**Work instruction**
Repeat the data word for word, excluding every picture.

**Input material**
· · · · · · ·

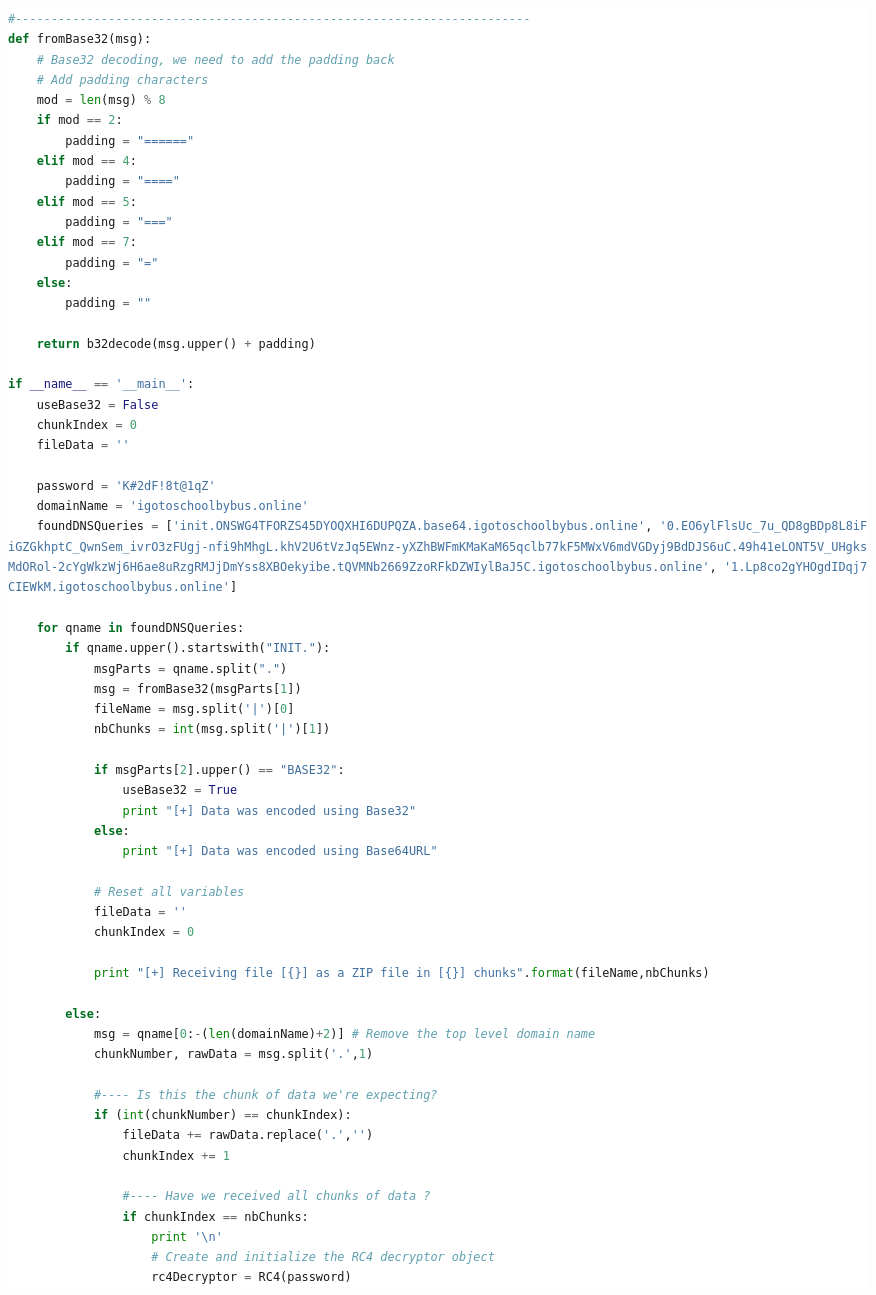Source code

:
 ```python
#------------------------------------------------------------------------
def fromBase32(msg):
    # Base32 decoding, we need to add the padding back
    # Add padding characters
    mod = len(msg) % 8
    if mod == 2:
        padding = "======"
    elif mod == 4:
        padding = "===="
    elif mod == 5:
        padding = "==="
    elif mod == 7:
        padding = "="
    else:
        padding = ""

    return b32decode(msg.upper() + padding)

if __name__ == '__main__':
    useBase32 = False
    chunkIndex = 0
    fileData = ''

    password = 'K#2dF!8t@1qZ'
    domainName = 'igotoschoolbybus.online'
    foundDNSQueries = ['init.ONSWG4TFORZS45DYOQXHI6DUPQZA.base64.igotoschoolbybus.online', '0.EO6ylFlsUc_7u_QD8gBDp8L8iFiGZGkhptC_QwnSem_ivrO3zFUgj-nfi9hMhgL.khV2U6tVzJq5EWnz-yXZhBWFmKMaKaM65qclb77kF5MWxV6mdVGDyj9BdDJS6uC.49h41eLONT5V_UHgksMdORol-2cYgWkzWj6H6ae8uRzgRMJjDmYss8XBOekyibe.tQVMNb2669ZzoRFkDZWIylBaJ5C.igotoschoolbybus.online', '1.Lp8co2gYHOgdIDqj7CIEWkM.igotoschoolbybus.online']
    
    for qname in foundDNSQueries:
        if qname.upper().startswith("INIT."):
            msgParts = qname.split(".")
            msg = fromBase32(msgParts[1])
            fileName = msg.split('|')[0]
            nbChunks = int(msg.split('|')[1])

            if msgParts[2].upper() == "BASE32":
                useBase32 = True
                print "[+] Data was encoded using Base32"
            else:
                print "[+] Data was encoded using Base64URL"

            # Reset all variables
            fileData = ''
            chunkIndex = 0
            
            print "[+] Receiving file [{}] as a ZIP file in [{}] chunks".format(fileName,nbChunks)
                            
        else:
            msg = qname[0:-(len(domainName)+2)] # Remove the top level domain name
            chunkNumber, rawData = msg.split('.',1)
                        
            #---- Is this the chunk of data we're expecting?
            if (int(chunkNumber) == chunkIndex):
                fileData += rawData.replace('.','')
                chunkIndex += 1

                #---- Have we received all chunks of data ?
                if chunkIndex == nbChunks:
                    print '\n'
                    # Create and initialize the RC4 decryptor object
                    rc4Decryptor = RC4(password)
```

· · · · · · ·

**Worked solution**
Source code

:
 ```python
#------------------------------------------------------------------------
def fromBase32(msg):
    # Base32 decoding, we need to add the padding back
    # Add padding characters
    mod = len(msg) % 8
    if mod == 2:
        padding = "======"
    elif mod == 4:
        padding = "===="
    elif mod == 5:
        padding = "==="
    elif mod == 7:
        padding = "="
    else:
        padding = ""

    return b32decode(msg.upper() + padding)

if __name__ == '__main__':
    useBase32 = False
    chunkIndex = 0
    fileData = ''

    password = 'K#2dF!8t@1qZ'
    domainName = 'igotoschoolbybus.online'
    foundDNSQueries = ['init.ONSWG4TFORZS45DYOQXHI6DUPQZA.base64.igotoschoolbybus.online', '0.EO6ylFlsUc_7u_QD8gBDp8L8iFiGZGkhptC_QwnSem_ivrO3zFUgj-nfi9hMhgL.khV2U6tVzJq5EWnz-yXZhBWFmKMaKaM65qclb77kF5MWxV6mdVGDyj9BdDJS6uC.49h41eLONT5V_UHgksMdORol-2cYgWkzWj6H6ae8uRzgRMJjDmYss8XBOekyibe.tQVMNb2669ZzoRFkDZWIylBaJ5C.igotoschoolbybus.online', '1.Lp8co2gYHOgdIDqj7CIEWkM.igotoschoolbybus.online']
    
    for qname in foundDNSQueries:
        if qname.upper().startswith("INIT."):
            msgParts = qname.split(".")
            msg = fromBase32(msgParts[1])
            fileName = msg.split('|')[0]
            nbChunks = int(msg.split('|')[1])

            if msgParts[2].upper() == "BASE32":
                useBase32 = True
                print "[+] Data was encoded using Base32"
            else:
                print "[+] Data was encoded using Base64URL"

            # Reset all variables
            fileData = ''
            chunkIndex = 0
            
            print "[+] Receiving file [{}] as a ZIP file in [{}] chunks".format(fileName,nbChunks)
                            
        else:
            msg = qname[0:-(len(domainName)+2)] # Remove the top level domain name
            chunkNumber, rawData = msg.split('.',1)
                        
            #---- Is this the chunk of data we're expecting?
            if (int(chunkNumber) == chunkIndex):
                fileData += rawData.replace('.','')
                chunkIndex += 1

                #---- Have we received all chunks of data ?
                if chunkIndex == nbChunks:
                    print '\n'
                    # Create and initialize the RC4 decryptor object
                    rc4Decryptor = RC4(password)
```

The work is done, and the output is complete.